Opinions differed as to the cause of the disorder - for example, Freud believed that obsessive-compulsive behavior refers to unconscious conflicts that manifest as symptoms, while his German colleague Emil Kraepelin attributed it to "constitutional mental illness" caused by physical causes.
Famous people also suffered from obsessional disorder - for example, the inventor Nikola Tesla counted steps while walking and the volume of food portions - if he failed to do this, the dinner was considered spoiled. And the entrepreneur and American aviation pioneer Howard Hughes was terrified of dust and ordered employees to “wash themselves four times, each time using a large amount of lather from a new bar of soap,” before visiting him.
The exact causes of OCD are not clear even now, but all hypotheses can be divided into three categories: physiological, psychological and genetic. Proponents of the first concept associate the disease either with the functional and anatomical features of the brain, or with disorders in the metabolism of neurotransmitters (biologically active substances that transmit electrical impulses between neurons, or from neurons to muscle tissue) - first of all, serotonin and dopamine, as well as norepinephrine and GABA. Some researchers have noted that many patients with OCD had birth trauma at birth, which also confirms the physiological causes of OCD.
Supporters of psychological theories believe that the disease is associated with personality traits, character traits, psychological trauma and an incorrect reaction to the negative impact of the environment. Sigmund Freud suggested that the occurrence of obsessive-compulsive symptoms is associated with the protective mechanisms of the psyche: isolation, elimination and reactive formation. Isolation protects a person from anxiety-causing affects and impulses, forcing them into the subconscious, liquidation is aimed at combating emerging repressed impulses - on it, in fact, the compulsive act is based. And, finally, reactive formation is a manifestation of patterns of behavior and consciously experienced attitudes that are opposite to emerging impulses.
There is also scientific evidence that genetic mutations contribute to OCD. They were found in unrelated families whose members suffered from OCD - in the serotonin transporter gene, hSERT. Studies of identical twins also confirm the existence of a hereditary factor. In addition, people with OCD are more likely to have close relatives with the same disorder than healthy people.
- It started for me at about 7-8 years old. The neurologist was the first to report the likelihood of OCD, even then there was a suspicion of obsessive neurosis. I was constantly silent, scrolling through various theories in my head like "mental chewing gum." When I saw something that caused me anxiety, obsessive thoughts about it began, although the reasons were seemingly quite insignificant and, perhaps, would never have touched me.

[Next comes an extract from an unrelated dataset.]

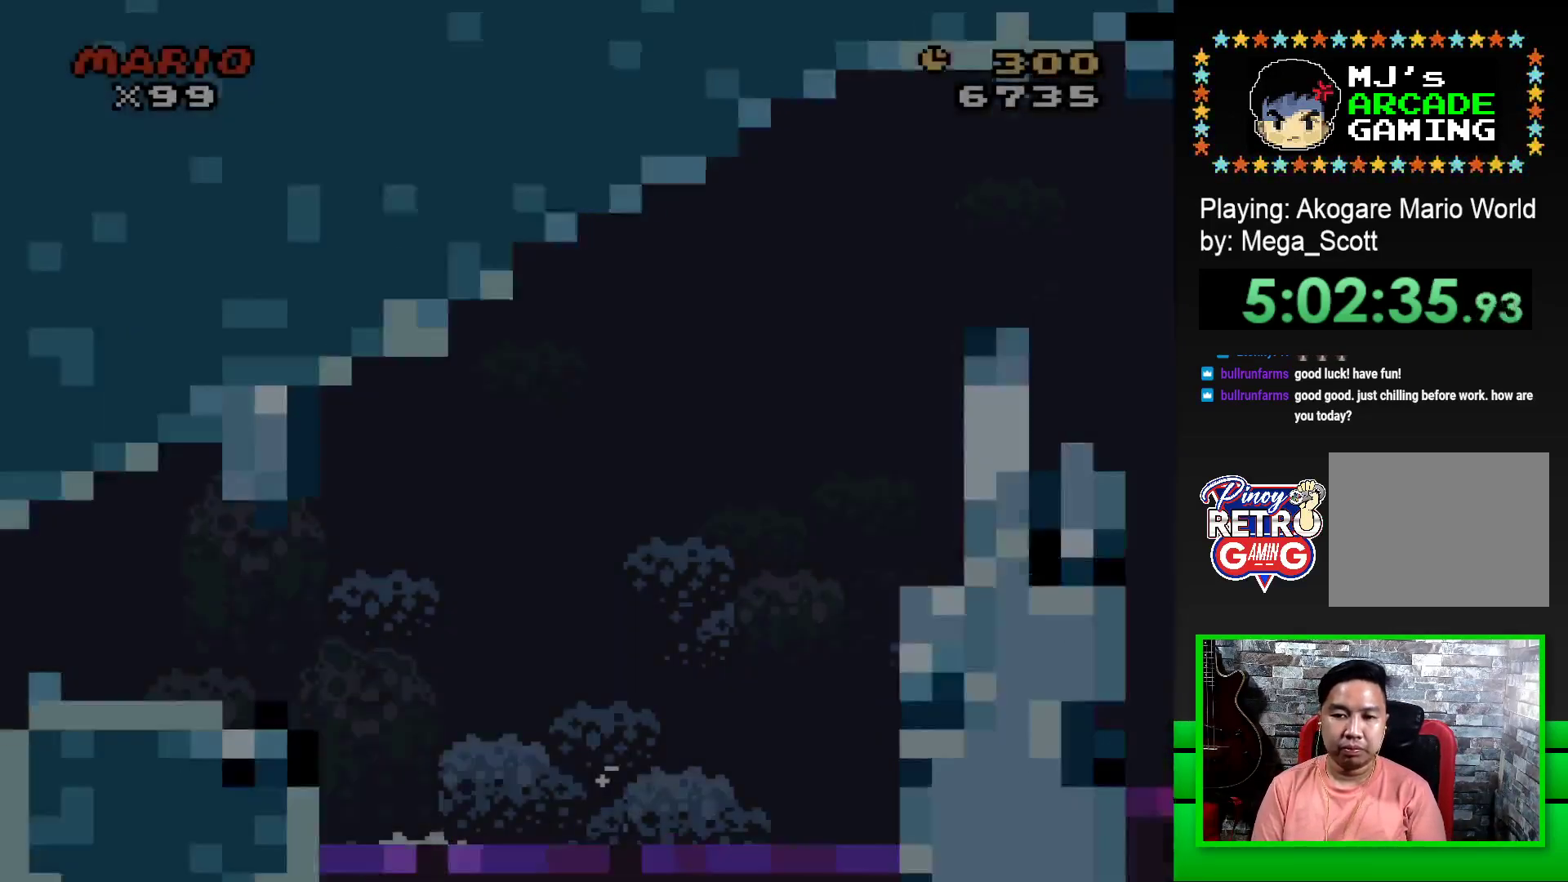
{"buttons": ["SQUARE", "DPAD_RIGHT"], "events": []}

At one time there was an obsessive thought that my mother might die. I turned over the same moment in my head, and it captured me so much that I could not sleep at night. And when I ride in a minibus or in a car, I constantly think about the fact that now we will have an accident, that someone will crash into us or we will fly off the bridge. A couple of times the thought arose that the balcony under me would fall apart, or someone would throw me out of there, or I myself would slip in the winter and fall.
We never really talked to the doctor, I just took different medicines. Now I am moving from one obsession to another and I am following some rituals. I constantly touch something, no matter where I am.